To set up, administrate, or debug a cluster, you have to understand the basic scheme of how sharding works. This chapter covers the basics so that you can reason about what’s going on.

Splitting Up Data

A shard is one or more servers in a cluster that are responsible for some subset of the data. For instance, if we had a cluster that contained 1,000,000 documents representing a website’s users, one shard might contain information about 200,000 of the users.

A shard can consist of many servers. If there is more than one server in a shard, each server has an identical copy of the subset of data (Figure 2-1). In production, a shard will usually be a replica set.

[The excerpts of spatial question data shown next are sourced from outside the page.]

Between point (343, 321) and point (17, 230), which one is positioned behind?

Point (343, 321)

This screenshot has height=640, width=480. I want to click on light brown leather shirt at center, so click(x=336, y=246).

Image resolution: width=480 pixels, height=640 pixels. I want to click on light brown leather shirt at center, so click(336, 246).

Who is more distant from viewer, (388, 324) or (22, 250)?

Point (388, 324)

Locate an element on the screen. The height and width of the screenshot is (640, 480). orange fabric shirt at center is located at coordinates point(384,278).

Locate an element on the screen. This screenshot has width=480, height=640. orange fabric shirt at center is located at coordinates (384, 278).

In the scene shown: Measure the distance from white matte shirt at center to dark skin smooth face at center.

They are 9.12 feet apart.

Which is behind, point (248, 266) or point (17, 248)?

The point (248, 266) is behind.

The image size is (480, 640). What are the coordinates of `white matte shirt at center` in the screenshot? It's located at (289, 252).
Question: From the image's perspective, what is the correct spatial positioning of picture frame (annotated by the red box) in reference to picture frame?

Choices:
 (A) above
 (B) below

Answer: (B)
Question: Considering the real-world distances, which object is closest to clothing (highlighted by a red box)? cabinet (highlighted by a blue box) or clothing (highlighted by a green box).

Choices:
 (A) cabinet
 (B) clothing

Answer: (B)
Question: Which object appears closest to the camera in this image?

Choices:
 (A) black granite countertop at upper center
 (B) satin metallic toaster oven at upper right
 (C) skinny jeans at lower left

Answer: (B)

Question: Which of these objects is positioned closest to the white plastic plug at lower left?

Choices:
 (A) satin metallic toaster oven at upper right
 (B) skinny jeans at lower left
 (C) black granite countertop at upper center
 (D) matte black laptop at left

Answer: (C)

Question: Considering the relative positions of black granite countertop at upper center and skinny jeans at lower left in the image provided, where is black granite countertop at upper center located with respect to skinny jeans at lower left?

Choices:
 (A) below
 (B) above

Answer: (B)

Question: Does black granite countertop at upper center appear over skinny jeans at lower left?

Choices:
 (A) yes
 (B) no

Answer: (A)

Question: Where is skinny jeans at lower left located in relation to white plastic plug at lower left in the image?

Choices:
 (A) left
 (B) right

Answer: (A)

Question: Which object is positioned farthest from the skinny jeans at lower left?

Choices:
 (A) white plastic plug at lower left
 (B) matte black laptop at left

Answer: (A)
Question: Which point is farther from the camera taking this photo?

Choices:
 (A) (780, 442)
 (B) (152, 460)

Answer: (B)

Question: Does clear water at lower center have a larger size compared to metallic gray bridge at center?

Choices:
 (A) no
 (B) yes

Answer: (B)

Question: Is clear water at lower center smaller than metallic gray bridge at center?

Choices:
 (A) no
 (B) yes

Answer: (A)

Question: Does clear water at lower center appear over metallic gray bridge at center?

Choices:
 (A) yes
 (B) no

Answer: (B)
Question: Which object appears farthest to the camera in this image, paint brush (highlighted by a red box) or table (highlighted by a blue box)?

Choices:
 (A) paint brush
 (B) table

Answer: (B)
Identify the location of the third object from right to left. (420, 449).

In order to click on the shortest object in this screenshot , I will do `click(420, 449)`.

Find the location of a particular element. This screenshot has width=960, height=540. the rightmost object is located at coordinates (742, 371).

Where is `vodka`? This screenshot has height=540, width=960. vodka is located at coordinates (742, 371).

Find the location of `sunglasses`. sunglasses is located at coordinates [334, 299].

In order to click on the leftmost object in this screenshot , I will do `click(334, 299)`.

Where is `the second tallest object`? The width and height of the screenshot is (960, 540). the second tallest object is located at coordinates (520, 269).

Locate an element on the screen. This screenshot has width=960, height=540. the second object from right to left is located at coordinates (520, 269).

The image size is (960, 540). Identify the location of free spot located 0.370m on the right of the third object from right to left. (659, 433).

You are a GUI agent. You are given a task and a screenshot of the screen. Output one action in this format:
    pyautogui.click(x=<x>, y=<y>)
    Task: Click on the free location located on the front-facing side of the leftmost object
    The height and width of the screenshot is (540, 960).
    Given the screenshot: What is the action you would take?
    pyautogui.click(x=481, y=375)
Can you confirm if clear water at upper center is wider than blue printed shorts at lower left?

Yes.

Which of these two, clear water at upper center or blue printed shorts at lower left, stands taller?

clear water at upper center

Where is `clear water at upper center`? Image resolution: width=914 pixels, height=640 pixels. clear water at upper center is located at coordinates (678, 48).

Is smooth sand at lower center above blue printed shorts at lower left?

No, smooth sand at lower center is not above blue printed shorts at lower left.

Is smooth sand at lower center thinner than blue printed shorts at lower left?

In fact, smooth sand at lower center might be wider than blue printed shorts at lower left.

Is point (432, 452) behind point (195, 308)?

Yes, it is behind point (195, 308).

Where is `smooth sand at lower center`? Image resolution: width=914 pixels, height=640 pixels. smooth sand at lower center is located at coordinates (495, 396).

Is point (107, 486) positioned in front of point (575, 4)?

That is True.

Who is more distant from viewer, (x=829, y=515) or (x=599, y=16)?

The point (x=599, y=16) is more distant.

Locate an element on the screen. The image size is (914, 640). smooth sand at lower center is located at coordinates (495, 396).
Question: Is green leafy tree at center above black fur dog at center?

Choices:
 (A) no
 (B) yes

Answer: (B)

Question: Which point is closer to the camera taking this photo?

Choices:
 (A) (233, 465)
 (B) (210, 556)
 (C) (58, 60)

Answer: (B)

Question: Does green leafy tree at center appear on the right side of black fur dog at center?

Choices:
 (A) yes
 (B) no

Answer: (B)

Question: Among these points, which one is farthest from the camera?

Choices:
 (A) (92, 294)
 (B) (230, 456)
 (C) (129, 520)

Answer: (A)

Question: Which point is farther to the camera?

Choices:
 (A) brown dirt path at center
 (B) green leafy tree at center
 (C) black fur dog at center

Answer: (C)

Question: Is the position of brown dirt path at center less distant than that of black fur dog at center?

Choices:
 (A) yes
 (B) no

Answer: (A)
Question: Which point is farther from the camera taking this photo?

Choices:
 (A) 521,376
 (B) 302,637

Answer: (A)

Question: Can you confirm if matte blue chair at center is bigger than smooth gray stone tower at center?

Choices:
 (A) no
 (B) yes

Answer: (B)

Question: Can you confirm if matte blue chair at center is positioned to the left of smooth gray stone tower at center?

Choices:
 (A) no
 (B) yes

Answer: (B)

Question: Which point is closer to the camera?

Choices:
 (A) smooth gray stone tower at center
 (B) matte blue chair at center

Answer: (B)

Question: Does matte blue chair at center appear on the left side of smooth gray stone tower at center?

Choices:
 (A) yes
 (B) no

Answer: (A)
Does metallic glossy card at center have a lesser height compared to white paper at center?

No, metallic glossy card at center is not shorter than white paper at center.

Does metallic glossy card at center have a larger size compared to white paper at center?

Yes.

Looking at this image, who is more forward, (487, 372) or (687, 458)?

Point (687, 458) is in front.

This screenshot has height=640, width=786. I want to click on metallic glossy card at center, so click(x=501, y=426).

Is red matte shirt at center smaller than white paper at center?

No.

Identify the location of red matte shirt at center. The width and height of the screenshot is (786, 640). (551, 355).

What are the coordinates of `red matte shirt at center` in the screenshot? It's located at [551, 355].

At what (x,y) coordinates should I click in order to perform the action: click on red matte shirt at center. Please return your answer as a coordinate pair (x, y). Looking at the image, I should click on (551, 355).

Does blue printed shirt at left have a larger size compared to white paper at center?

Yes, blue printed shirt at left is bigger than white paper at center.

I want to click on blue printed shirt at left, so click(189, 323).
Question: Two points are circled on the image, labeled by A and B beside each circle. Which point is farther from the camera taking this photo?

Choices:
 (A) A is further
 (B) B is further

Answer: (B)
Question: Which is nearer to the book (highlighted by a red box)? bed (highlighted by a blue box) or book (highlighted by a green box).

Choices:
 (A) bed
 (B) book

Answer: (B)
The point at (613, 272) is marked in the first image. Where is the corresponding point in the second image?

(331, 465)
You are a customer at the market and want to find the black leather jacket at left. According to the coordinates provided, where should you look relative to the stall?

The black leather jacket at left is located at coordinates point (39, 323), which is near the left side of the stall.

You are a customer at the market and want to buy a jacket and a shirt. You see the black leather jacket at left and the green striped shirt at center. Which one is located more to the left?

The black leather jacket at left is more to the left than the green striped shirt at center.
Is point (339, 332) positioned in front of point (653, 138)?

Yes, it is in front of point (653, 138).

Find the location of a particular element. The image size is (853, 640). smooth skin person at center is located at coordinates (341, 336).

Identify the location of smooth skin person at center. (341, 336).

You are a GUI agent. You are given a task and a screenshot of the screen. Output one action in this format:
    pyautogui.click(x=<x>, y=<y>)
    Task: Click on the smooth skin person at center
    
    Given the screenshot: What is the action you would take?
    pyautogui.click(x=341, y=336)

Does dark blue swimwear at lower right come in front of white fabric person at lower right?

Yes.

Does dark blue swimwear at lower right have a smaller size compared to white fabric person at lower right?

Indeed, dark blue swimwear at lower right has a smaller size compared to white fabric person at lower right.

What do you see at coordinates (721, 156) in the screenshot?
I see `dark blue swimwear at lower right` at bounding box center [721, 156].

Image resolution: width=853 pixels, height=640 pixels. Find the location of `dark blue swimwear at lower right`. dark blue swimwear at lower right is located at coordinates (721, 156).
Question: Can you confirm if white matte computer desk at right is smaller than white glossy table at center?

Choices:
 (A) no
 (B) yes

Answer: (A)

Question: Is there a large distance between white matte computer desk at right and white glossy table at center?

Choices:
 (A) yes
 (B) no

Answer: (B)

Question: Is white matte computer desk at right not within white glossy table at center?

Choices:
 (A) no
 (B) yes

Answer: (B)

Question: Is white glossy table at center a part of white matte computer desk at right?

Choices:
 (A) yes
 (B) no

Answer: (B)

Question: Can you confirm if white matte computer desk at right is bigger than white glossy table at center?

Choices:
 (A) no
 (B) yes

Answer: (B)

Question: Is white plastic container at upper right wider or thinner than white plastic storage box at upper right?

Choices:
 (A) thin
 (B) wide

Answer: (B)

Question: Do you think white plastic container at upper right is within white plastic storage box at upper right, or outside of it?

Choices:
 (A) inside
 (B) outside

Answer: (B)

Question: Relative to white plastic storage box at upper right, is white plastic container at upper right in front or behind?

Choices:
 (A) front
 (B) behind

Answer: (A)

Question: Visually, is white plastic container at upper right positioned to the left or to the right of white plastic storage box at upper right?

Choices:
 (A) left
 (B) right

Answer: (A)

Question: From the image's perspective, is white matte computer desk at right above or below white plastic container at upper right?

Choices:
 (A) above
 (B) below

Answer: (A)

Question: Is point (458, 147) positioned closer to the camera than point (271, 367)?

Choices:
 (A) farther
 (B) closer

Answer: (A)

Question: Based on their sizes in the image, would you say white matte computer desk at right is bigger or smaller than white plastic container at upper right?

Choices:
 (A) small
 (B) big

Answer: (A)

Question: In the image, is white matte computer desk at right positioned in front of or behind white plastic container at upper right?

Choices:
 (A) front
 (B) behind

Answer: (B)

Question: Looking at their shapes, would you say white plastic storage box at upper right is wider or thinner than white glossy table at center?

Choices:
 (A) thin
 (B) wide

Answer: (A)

A shard contains some subset of the data. If a shard contains more than one server, each server has a complete copy of the data.

Figure 2-1. A shard contains some subset of the data. If a shard contains more than one server, each server has a complete copy of the data.

To evenly distribute data across shards, MongoDB moves subsets of the data from shard to shard. It figures out which subsets to move based on a key that you choose. For example, we might choose to split up a collection of users based on the username field. MongoDB uses range-based splitting; that is, data is split into chunks of given ranges—e.g., ["a”, “f”).

Throughout this text, I’ll use standard range notation to describe ranges. “[” and “]” denote inclusive bounds and “(” and “)” denote exclusive bounds. Thus, the four possible ranges are:

x is in (a, b)

If ...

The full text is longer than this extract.